Um langfristig Vermögen aufzubauen, musst du Renditen über der Inflationsrate erzielen. Die Kapitalmarktgeschichte zeigt, dass dies in den vergangenen Jahrhunderten langfristig nur mit Sachwerten wie Unternehmensbeteiligungen (z.B. Aktien) möglich war. Die Antwort auf die Frage heißt also: Nein, Aktien-ETFs haben aufgrund der gestiegenen Zinsen nicht ausgedient.

Inflationsbereinigte, historische Renditen ausgewählter Asset-Klassen von 1900 bis 2016 (117 Jahre)

Reale Renditen in Lokalwährung Aktien (Large & Mid Caps) Langfr. Staatsanleihen Kurzfr. Staatsanleihen (Geldmarkt) Gold (in USD) Hauspreise
Welt 5,1% p.a. 1,8% p.a. 0,8% p.a. 0,6% p.a. N/A
USA 6,4% p.a. 2,0% p.a. 0,8% p.a. N/A 0,4% p.a.
Deutschland 3,3% p.a. negativ negativ N/A N/A
Österreich 0,8% p.a. negativ negativ N/A N/A
Schweiz 4,4% p.a. 2,3% p.a. 0,8% p.a. N/A N/A
Frankreich 3,3% p.a. 0,3% p.a. negativ N/A 1,2% p.a.
Großbritannien 5,4% p.a. 1,7% p.a. 1,0% p.a. N/A N/A
Norwegen 4,2% p.a. 1,9% p.a. 1,1% p.a. N/A 0,8% p.a.
Quelle: justETF Research, Gerd Kommer Invest GmbH; Stand: 04.09.2023
Aber: Das über viele Jahre vorherrschende Mantra, dass es zu Aktien keine Alternative gibt – “There is no alternative” – auch bekannt unter dem Akronym “TINA” – ist nicht mehr zutreffend. Denn während es über Jahre überhaupt keine Zinsen auf Guthaben gab, hat sich dies seit Beginn des Jahres 2021 geändert. Und wie zu Beginn des Artikels geschrieben, legen vor allem große Investoren wie Pensionskassen oder Vermögensverwalter Teile ihres Portfolios traditionell in Staatsanleihen an oder sind regulatorisch sogar dazu gezwungen, dies zu tun. Die großen Handelsvolumen der institutionellen Anleger sorgen dann dafür, dass Aktienkurse zeitweise zurückgehen können. In Amerika wurde “TINA” durch das geänderte Zinsumfeld inzwischen von “TARA” (There are reasonable alternatives) abgelöst.

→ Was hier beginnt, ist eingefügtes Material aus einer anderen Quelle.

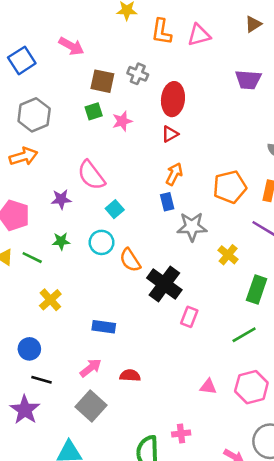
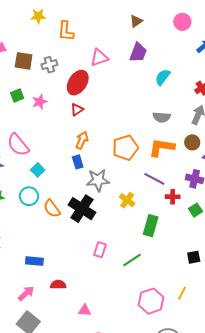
pink triangle: (199, 35) -> (99, 58), moved
gray cross: (138, 74) -> (49, 65), turned -35
purple trapezoid: (248, 80) -> (138, 52), moved, turned -70
brown square: (102, 81) -> (24, 61), moved
red ellipse: (173, 99) -> (78, 83), turned 30
black cross: (164, 284) -> (82, 209), moved
green line: (244, 335) -> (132, 260), moved
red semicircle: (130, 375) -> (58, 285), moved
pink triangle: (208, 387) -> (85, 310), moved

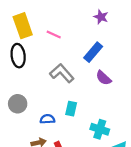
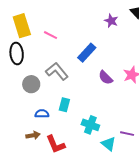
purple star: (101, 17) -> (111, 21), moved
purple semicircle: (104, 78) -> (106, 78), moved
gray circle: (18, 104) -> (31, 84), moved

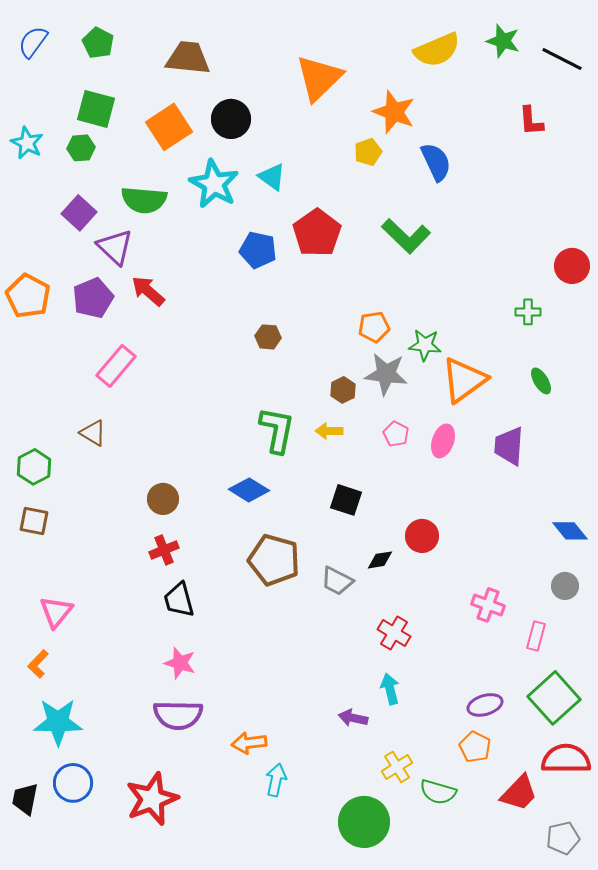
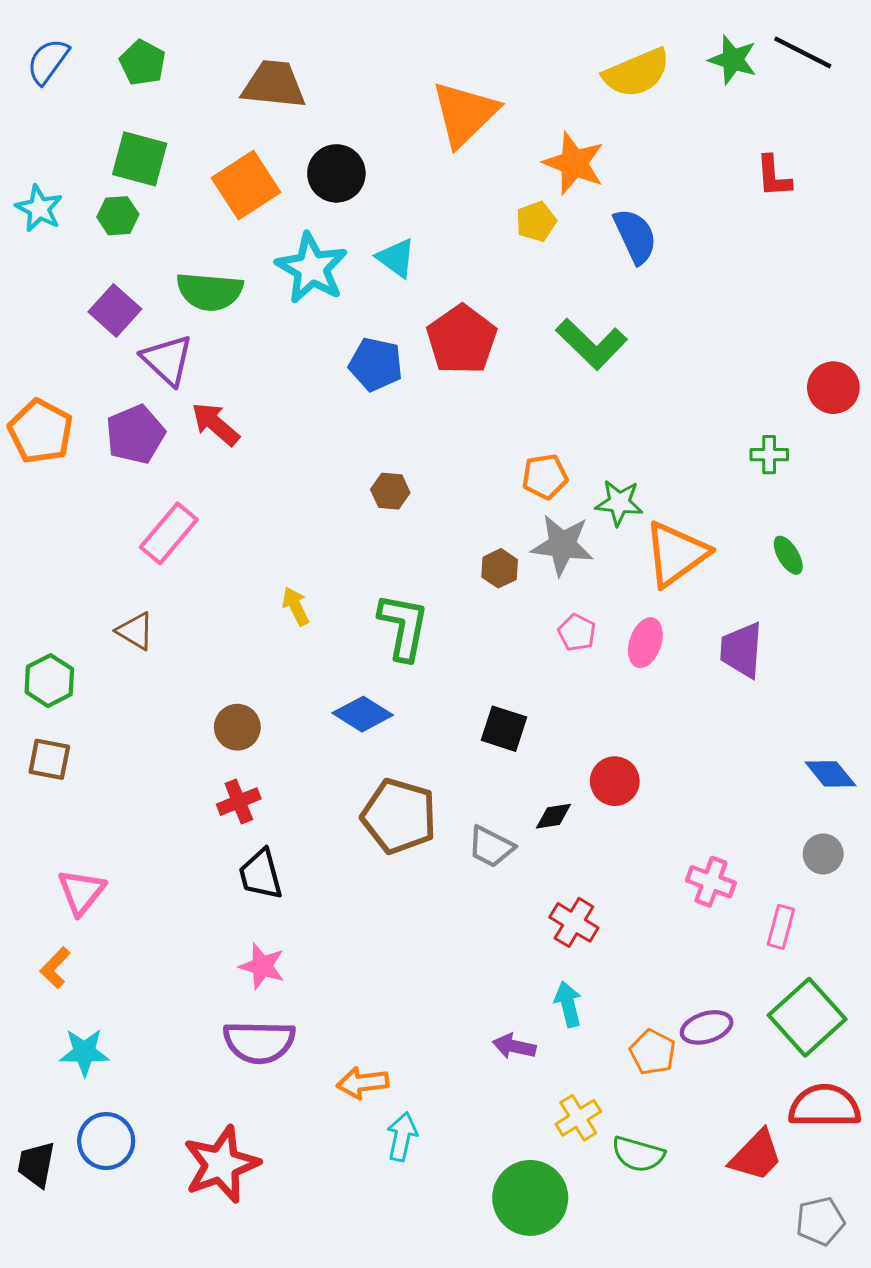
black line: (562, 59) -> (803, 52), moved
yellow arrow: (329, 431) -> (296, 606), moved, turned 64
cyan star: (58, 722) -> (84, 1052), size x0.7
orange pentagon: (475, 747) -> (653, 1052), moved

Für uns Privatanlegerinnen und Privatanleger ändern die kurz- bis mittelfristigen Portfolio-Verschiebungen institutioneller Anleger aber nichts daran, dass Aktien historisch betrachtet die vielversprechendsten Renditeaussichten hatten und daher für den langfristigen Vermögensaufbau mit ETFs alternativlos bleiben.